Parmi les «déclencheurs», elle cite «une crise sociale de longue date aggravée par le manque de réactivité des gouvernements, une crise post-électorale ouverte, et l'ampleur de l'échec des gouvernements malien et burkinabè à juguler l'insécurité».

"Armée forte"

«Pour le cas du Niger, le prétexte de l'insécurité ne peut pas être brandi: on a une armée forte, présente sur l'ensemble du territoire (...) on est le seul pays qui tient debout face à plusieurs fronts», rétorque une source à la présidence interrogée par l'AFP.

Momahed Bazoum «multiplie les signes d'une volonté d'améliorer de la gouvernance», constate le constitutionnaliste nigérien Amadou Boubacar. «Il a pris le risque d'aller sur le terrain pour rendre hommage aux militaires (engagés contre les jihadistes) et il fait preuve d'une volonté d'instaurer le dialogue et lutter contre la corruption».

Pour Souley Oumarou, un des responsables de la société civile nigérienne, «l'idée (d'un coup d'Etat) peut tarauder l'esprit de certains militaires», mais «les conditions ne sont pas réunies», en l'absence «d'une opposition politique forte» ou d'une «société civile extrémiste» pour alimenter une fronde qui sert habituellement de déclic aux putschistes.

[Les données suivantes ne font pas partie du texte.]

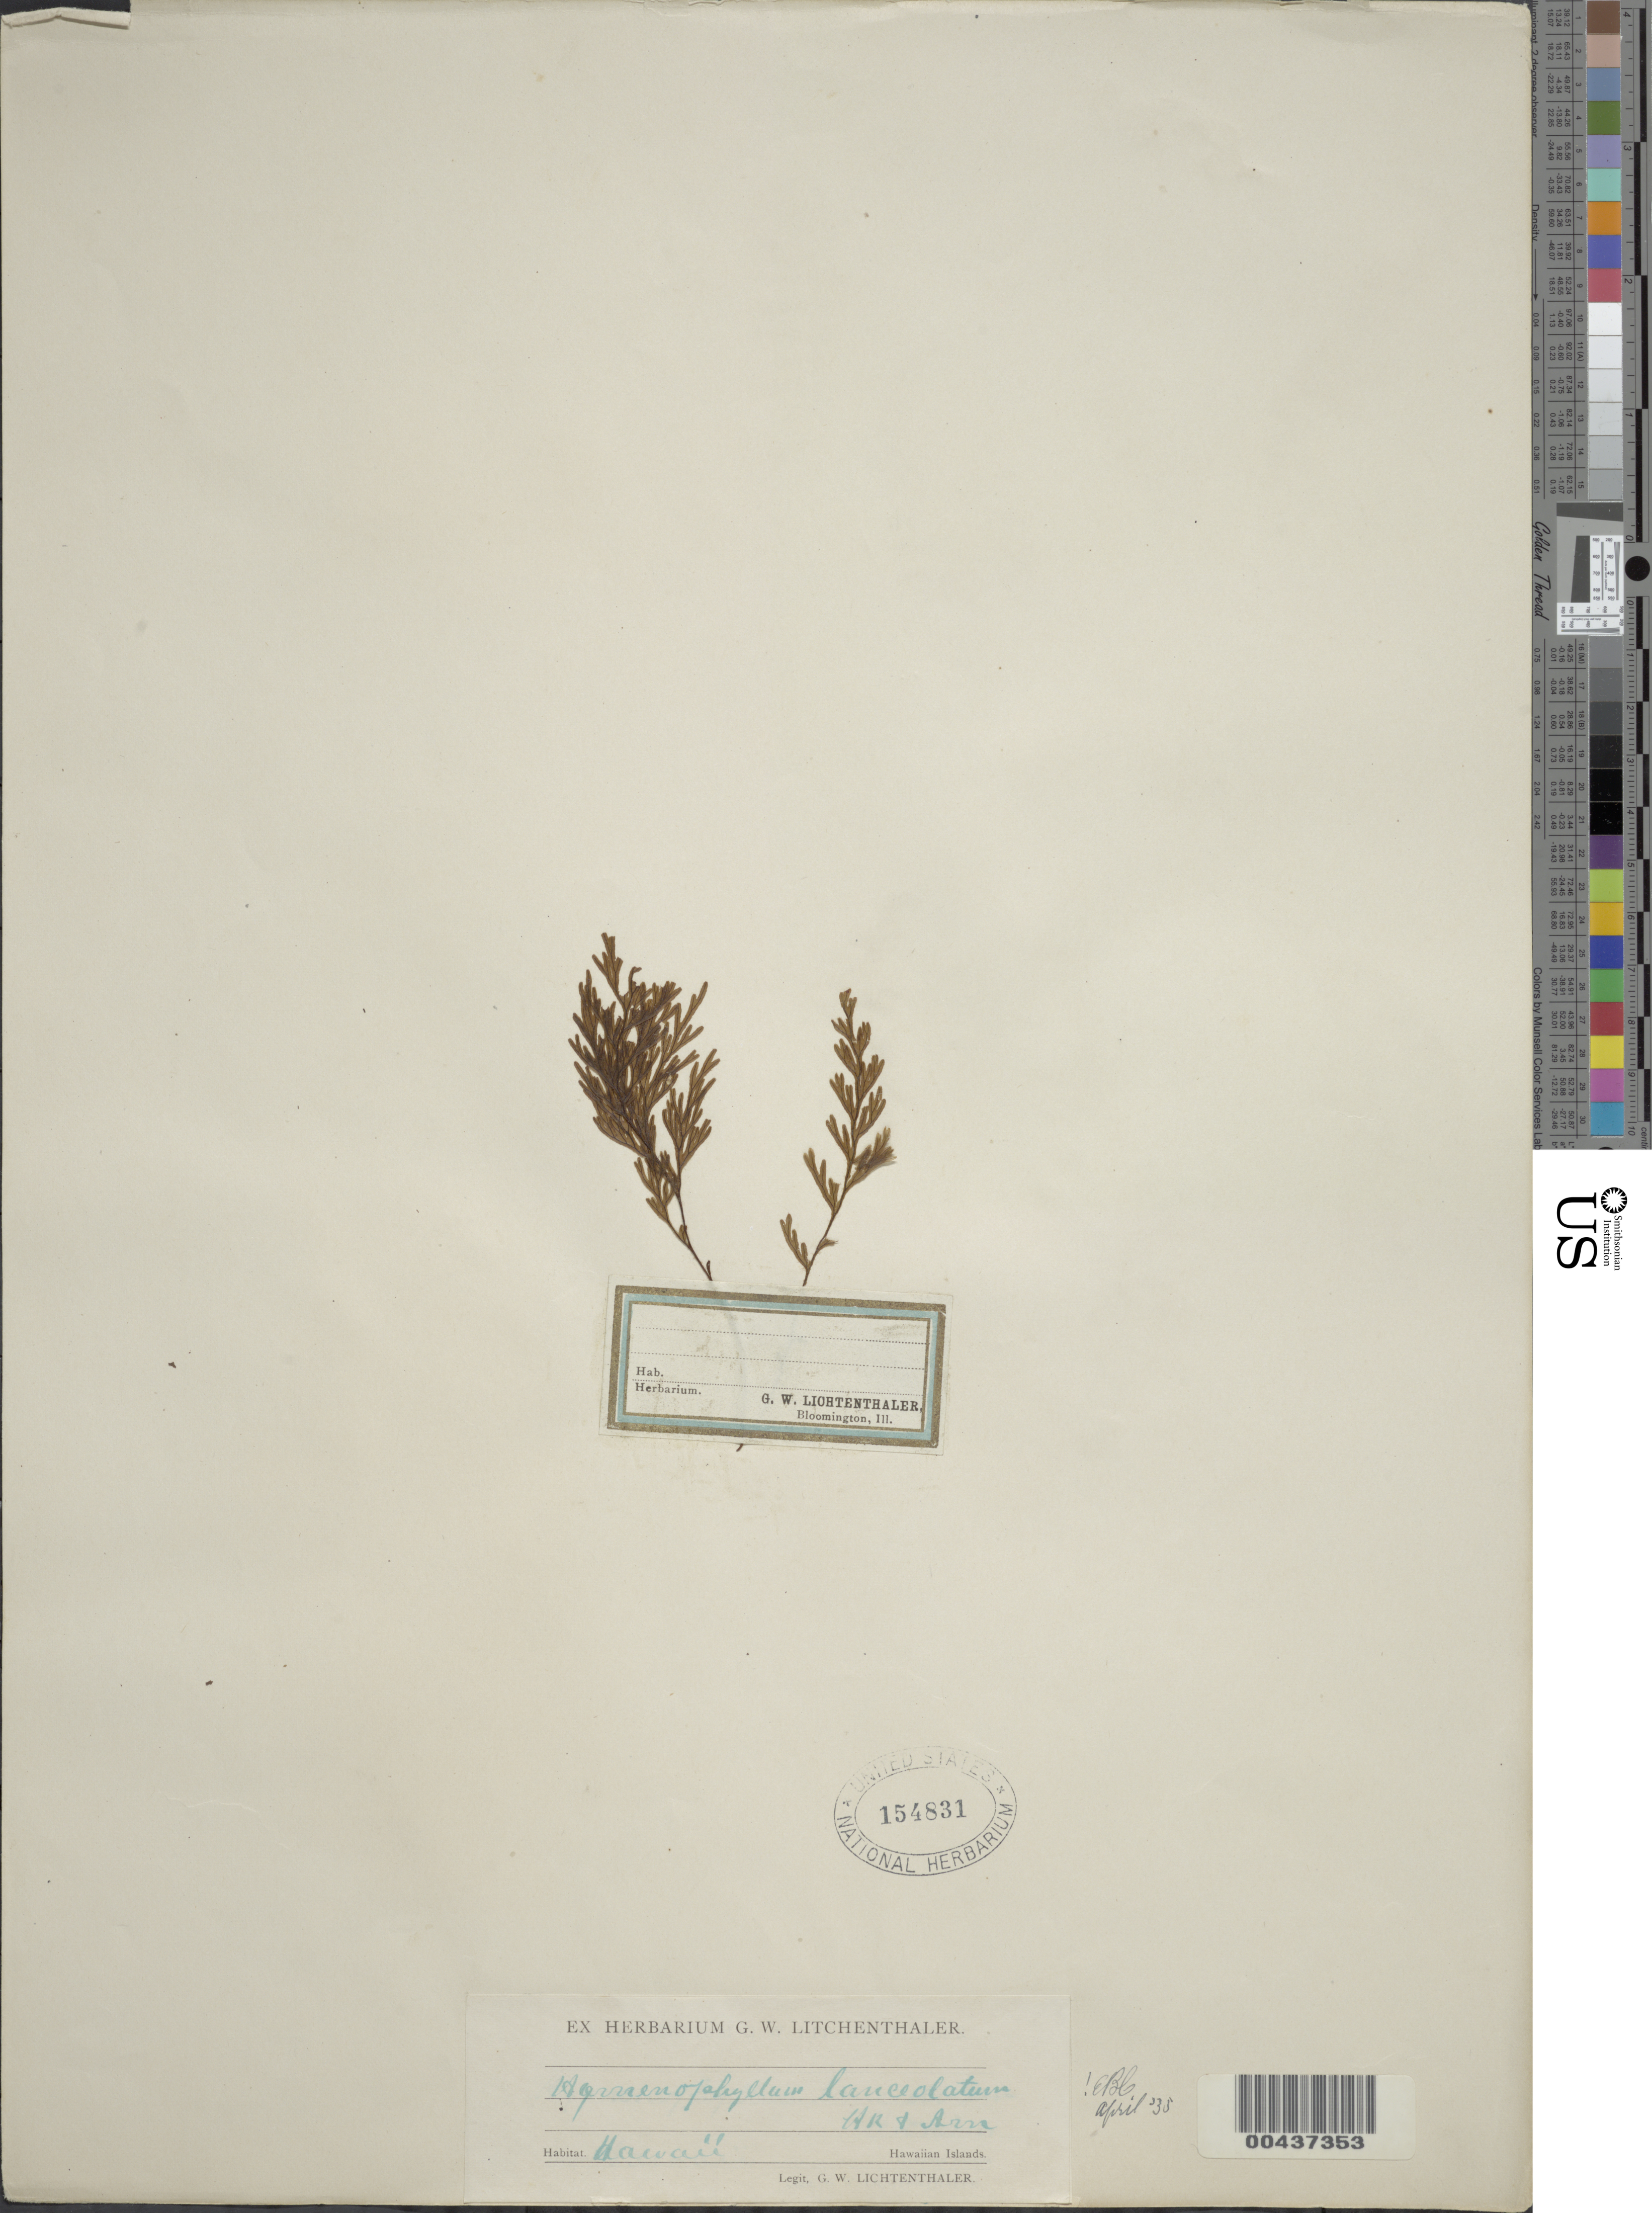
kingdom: Plantae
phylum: Tracheophyta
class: Polypodiopsida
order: Hymenophyllales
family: Hymenophyllaceae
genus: Hymenophyllum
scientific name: Hymenophyllum lanceolatum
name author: Hook. & Arn.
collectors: G. Lichtenthaler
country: United States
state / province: Hawaii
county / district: Hawaii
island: Hawaii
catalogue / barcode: US 154831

«L'armée n'a pas un rôle d'arbitre», soutient l'ex-ministre de la Défense Kalla Moutari: «si à chaque fois qu'on élit (un président) et qu'il échoue dans la mise en oeuvre de sa politique il faut faire un coup d'Etat, quand est-ce qu'on va en finir?», s'interroge ce député et membre influent du Parti nigérien pour la démocratie et le socialisme (PNDS, au pouvoir).

Les sanctions imposées par Commaunauté des Etats ouest-africains (Cédeao) risquent toutefois de porter un coup aux opérations conjointes de lutte contre les jihadistes qui ont conquis des pans entiers de territoires, surtout au Mali et au Burkina Faso.

«Il est clair que la lutte n'est pas faisable avec le Mali où la présence de forces russes (mercenaires de la société Wagner) est antagonique avec la logique du partenariat du G5-Sahel et la France», résume Souley Oumarou.

«Nous sommes déterminés à continuer cette lutte dans un cadre clair, dans des rapports civilisés avec des partenaires étatiques, pour combattre et vaincre le terrorisme», a déclaré jeudi à Paris Hassoumi Massoudou, ministre nigérien des Affaires étrangères.